══ Provided records

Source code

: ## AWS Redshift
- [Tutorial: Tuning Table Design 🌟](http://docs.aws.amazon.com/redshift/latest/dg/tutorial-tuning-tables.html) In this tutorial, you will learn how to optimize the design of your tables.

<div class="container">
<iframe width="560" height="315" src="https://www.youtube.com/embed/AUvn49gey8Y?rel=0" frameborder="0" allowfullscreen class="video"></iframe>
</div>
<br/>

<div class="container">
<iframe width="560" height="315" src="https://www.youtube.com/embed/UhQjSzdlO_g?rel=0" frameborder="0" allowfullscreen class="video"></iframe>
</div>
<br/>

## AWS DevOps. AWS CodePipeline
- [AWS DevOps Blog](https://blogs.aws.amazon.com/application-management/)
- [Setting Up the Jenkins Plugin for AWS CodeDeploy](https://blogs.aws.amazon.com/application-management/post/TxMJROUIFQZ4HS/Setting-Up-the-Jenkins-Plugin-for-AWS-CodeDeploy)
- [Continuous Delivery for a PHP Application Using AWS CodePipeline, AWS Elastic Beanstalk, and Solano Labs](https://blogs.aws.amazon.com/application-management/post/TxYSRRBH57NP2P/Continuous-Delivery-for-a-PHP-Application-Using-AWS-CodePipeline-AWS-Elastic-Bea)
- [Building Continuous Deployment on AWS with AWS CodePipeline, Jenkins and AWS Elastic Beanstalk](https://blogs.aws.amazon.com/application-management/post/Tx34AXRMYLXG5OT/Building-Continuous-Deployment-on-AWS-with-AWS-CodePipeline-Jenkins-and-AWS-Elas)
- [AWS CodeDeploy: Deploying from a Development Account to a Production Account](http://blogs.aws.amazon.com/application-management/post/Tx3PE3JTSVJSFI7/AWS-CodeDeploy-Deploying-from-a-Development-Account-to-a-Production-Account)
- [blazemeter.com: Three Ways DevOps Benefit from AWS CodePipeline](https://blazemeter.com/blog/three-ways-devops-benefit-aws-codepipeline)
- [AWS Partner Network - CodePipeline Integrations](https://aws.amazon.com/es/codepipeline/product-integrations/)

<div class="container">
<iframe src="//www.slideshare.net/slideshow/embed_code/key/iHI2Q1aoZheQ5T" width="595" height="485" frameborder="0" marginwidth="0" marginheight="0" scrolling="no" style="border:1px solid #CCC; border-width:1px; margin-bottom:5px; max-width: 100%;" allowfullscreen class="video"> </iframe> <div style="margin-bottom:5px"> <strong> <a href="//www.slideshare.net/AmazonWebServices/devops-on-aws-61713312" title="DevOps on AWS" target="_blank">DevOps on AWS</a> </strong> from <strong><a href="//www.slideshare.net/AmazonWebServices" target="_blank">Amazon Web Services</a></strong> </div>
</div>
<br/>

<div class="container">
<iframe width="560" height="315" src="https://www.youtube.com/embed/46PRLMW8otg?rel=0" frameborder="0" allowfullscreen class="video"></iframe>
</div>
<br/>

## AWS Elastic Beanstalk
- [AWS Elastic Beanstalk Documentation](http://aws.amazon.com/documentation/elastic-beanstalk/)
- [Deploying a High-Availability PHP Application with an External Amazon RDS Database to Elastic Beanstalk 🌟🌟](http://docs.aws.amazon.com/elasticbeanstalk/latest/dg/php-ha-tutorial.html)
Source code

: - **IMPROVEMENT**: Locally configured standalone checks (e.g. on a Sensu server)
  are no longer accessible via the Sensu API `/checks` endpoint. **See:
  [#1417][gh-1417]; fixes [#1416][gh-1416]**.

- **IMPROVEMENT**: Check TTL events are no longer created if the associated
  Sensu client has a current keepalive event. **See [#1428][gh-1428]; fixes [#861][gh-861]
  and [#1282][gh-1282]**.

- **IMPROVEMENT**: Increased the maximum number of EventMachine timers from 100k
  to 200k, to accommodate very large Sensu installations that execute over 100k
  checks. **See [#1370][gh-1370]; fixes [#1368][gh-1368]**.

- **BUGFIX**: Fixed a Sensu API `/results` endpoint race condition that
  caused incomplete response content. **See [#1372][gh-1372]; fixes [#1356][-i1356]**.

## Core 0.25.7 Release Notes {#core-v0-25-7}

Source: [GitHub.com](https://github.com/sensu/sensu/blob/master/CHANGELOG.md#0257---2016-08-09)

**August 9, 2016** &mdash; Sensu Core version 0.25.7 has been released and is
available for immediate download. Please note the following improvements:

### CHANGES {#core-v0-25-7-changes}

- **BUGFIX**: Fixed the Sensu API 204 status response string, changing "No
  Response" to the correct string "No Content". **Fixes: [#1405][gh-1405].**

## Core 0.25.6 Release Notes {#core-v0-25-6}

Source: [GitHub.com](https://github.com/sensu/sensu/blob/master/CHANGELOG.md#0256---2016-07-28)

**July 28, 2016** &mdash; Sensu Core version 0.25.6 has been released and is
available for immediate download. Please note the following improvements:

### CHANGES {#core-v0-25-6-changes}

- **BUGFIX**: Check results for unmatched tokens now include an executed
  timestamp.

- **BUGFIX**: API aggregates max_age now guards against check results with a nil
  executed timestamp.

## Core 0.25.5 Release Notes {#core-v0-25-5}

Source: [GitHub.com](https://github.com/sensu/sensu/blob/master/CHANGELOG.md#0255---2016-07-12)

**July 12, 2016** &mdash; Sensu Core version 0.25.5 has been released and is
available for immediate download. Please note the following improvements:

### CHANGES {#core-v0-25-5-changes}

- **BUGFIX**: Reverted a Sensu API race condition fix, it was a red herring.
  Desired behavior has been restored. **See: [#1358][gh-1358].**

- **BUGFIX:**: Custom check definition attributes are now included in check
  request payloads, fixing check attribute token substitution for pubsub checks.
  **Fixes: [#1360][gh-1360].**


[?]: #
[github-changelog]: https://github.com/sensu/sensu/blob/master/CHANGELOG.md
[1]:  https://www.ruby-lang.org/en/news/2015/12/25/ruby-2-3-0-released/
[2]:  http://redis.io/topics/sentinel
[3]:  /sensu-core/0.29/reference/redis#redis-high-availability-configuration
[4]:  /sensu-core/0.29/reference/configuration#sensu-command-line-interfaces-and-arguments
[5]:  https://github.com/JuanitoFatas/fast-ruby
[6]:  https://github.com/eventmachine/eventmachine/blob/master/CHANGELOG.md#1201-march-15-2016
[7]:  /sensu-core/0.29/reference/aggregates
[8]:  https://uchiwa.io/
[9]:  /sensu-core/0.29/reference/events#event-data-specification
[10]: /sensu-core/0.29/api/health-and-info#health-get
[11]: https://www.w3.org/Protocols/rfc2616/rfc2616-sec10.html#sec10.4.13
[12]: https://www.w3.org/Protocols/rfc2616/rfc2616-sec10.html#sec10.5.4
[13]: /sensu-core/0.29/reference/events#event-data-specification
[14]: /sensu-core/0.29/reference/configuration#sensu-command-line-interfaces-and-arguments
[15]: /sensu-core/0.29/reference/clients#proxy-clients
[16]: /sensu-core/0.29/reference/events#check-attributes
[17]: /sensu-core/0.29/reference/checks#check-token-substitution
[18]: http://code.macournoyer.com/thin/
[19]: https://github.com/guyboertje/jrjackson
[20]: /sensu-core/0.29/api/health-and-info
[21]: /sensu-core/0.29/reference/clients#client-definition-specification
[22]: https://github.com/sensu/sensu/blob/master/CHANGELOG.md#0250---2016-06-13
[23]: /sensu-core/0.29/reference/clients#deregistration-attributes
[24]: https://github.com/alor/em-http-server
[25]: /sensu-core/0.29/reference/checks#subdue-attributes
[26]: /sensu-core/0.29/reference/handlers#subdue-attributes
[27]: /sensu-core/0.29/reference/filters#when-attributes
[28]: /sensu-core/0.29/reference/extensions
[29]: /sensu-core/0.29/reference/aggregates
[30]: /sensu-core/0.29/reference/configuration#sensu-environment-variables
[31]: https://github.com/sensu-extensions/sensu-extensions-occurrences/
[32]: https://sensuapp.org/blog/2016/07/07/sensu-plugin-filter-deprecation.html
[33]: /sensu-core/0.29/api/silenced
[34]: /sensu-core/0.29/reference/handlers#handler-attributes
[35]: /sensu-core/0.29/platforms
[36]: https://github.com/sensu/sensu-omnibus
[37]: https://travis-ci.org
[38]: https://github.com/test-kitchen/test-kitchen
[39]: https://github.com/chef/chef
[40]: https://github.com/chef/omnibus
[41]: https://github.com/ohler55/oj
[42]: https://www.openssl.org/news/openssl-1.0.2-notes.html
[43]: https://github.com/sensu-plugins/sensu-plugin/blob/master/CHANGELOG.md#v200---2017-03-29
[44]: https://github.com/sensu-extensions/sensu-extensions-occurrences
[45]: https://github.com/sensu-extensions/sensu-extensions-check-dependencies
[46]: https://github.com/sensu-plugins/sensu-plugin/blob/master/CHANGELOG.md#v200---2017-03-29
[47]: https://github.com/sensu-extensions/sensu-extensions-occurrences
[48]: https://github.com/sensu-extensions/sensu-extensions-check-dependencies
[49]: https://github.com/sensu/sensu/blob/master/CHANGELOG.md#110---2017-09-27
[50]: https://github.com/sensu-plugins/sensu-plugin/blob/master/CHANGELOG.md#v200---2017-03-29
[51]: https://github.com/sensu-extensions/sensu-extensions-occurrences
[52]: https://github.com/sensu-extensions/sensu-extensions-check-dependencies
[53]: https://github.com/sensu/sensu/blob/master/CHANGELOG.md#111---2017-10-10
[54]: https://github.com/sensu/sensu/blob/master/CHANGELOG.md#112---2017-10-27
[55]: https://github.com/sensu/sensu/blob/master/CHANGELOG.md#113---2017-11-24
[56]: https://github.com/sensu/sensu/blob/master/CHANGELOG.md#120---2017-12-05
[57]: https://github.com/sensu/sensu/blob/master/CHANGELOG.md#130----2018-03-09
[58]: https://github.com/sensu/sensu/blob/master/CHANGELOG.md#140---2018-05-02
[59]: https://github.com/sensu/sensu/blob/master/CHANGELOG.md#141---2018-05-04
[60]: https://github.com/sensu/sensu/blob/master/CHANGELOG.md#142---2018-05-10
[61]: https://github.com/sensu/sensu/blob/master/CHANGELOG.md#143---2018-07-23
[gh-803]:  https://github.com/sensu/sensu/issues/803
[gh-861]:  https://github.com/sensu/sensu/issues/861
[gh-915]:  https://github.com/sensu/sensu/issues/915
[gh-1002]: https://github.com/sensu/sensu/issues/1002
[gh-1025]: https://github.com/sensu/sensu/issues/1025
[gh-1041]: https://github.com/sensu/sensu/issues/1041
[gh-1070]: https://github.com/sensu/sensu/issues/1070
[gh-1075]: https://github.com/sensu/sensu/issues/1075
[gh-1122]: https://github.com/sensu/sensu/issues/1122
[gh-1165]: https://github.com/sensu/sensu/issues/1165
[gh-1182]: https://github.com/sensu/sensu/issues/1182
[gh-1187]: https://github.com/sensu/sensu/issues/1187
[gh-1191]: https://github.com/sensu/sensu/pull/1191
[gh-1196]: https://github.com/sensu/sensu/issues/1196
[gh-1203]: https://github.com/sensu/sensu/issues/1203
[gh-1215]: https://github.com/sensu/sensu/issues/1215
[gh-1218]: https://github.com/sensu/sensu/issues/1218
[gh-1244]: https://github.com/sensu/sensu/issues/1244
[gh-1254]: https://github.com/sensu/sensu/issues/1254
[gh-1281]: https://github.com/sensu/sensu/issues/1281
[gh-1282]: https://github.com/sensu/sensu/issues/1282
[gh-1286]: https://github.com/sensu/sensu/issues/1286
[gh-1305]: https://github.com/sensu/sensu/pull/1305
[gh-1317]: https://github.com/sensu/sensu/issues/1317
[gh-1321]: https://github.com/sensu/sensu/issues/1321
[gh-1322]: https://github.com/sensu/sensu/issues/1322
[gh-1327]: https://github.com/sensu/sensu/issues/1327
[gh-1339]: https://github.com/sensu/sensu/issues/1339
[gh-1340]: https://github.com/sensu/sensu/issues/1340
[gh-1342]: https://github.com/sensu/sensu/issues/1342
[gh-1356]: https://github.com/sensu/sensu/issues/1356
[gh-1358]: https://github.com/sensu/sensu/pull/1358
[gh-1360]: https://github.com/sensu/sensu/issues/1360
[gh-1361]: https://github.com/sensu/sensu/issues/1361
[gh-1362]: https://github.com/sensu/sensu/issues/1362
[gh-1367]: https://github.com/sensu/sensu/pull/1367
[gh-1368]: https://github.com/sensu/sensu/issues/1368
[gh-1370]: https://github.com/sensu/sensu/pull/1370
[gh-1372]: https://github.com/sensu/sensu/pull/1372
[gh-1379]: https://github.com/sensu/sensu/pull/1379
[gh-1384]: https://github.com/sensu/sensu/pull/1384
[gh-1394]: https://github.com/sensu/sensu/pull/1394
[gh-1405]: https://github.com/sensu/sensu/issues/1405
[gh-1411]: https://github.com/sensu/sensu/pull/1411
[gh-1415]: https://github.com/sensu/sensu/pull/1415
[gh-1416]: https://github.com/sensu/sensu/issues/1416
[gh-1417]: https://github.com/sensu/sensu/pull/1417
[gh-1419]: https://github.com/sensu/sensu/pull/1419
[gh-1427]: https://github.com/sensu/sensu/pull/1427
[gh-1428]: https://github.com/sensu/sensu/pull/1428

════

= Goal of the exercise =
Exactly as they stand, set down the lines from the top of the data through the line with "- [AWS CodeDeploy: Deploying".

= Response =
Source code

: ## AWS Redshift
- [Tutorial: Tuning Table Design 🌟](http://docs.aws.amazon.com/redshift/latest/dg/tutorial-tuning-tables.html) In this tutorial, you will learn how to optimize the design of your tables.

<div class="container">
<iframe width="560" height="315" src="https://www.youtube.com/embed/AUvn49gey8Y?rel=0" frameborder="0" allowfullscreen class="video"></iframe>
</div>
<br/>

<div class="container">
<iframe width="560" height="315" src="https://www.youtube.com/embed/UhQjSzdlO_g?rel=0" frameborder="0" allowfullscreen class="video"></iframe>
</div>
<br/>

## AWS DevOps. AWS CodePipeline
- [AWS DevOps Blog](https://blogs.aws.amazon.com/application-management/)
- [Setting Up the Jenkins Plugin for AWS CodeDeploy](https://blogs.aws.amazon.com/application-management/post/TxMJROUIFQZ4HS/Setting-Up-the-Jenkins-Plugin-for-AWS-CodeDeploy)
- [Continuous Delivery for a PHP Application Using AWS CodePipeline, AWS Elastic Beanstalk, and Solano Labs](https://blogs.aws.amazon.com/application-management/post/TxYSRRBH57NP2P/Continuous-Delivery-for-a-PHP-Application-Using-AWS-CodePipeline-AWS-Elastic-Bea)
- [Building Continuous Deployment on AWS with AWS CodePipeline, Jenkins and AWS Elastic Beanstalk](https://blogs.aws.amazon.com/application-management/post/Tx34AXRMYLXG5OT/Building-Continuous-Deployment-on-AWS-with-AWS-CodePipeline-Jenkins-and-AWS-Elas)
- [AWS CodeDeploy: Deploying from a Development Account to a Production Account](http://blogs.aws.amazon.com/application-management/post/Tx3PE3JTSVJSFI7/AWS-CodeDeploy-Deploying-from-a-Development-Account-to-a-Production-Account)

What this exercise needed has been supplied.